*Prompt*.
With the pictures left aside, write out exactly the lines of the listing below from the line with "left front paw: (141, 219)" to the line with "left eye: (192, 156)", both included, and only those.

*Extracted information*.
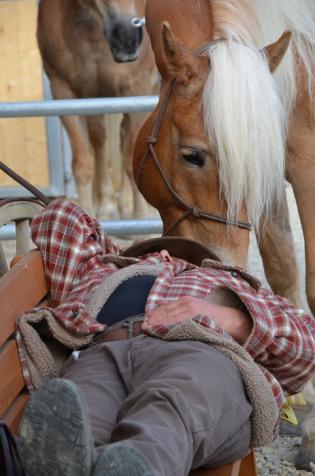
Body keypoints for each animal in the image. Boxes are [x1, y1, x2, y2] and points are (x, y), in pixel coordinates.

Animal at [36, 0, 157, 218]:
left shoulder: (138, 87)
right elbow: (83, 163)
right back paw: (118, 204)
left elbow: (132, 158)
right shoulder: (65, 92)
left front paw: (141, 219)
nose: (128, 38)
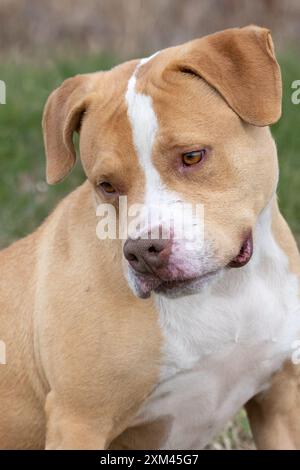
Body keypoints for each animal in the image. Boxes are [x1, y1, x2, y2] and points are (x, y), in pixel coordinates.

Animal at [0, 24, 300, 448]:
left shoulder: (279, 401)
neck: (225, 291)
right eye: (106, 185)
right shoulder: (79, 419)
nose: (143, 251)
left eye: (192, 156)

...

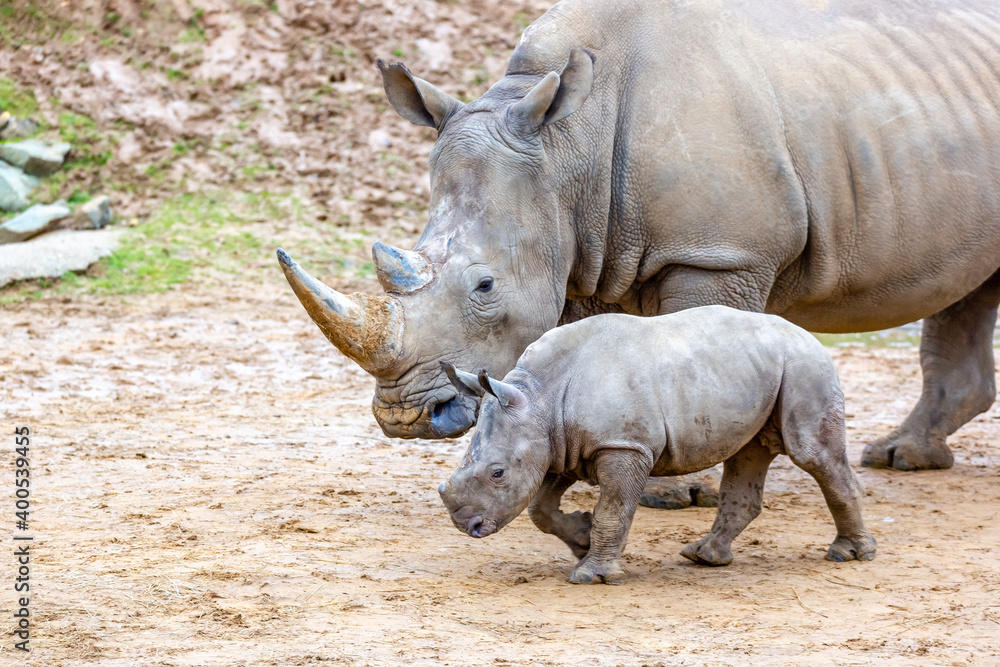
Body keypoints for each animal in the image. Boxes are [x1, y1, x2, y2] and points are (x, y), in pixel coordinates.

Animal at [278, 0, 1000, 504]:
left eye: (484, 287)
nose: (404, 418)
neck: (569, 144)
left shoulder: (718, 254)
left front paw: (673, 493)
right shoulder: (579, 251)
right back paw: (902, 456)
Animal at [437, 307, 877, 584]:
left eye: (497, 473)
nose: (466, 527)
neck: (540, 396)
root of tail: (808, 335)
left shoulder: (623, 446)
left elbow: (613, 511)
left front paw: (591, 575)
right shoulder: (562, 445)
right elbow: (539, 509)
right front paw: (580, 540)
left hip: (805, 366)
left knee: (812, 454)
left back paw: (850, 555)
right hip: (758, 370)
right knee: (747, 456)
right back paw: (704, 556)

*Exercise result*.
left front paw: (141, 219)
nose: (128, 38)
Body keypoints for each animal in the image. Boxes are [x1, y1, x2, y2] and points are (x, y), in pixel coordinates.

Animal at [0, 24, 300, 448]:
left shoulder: (279, 401)
neck: (225, 291)
right eye: (106, 185)
right shoulder: (79, 419)
nose: (143, 251)
left eye: (192, 156)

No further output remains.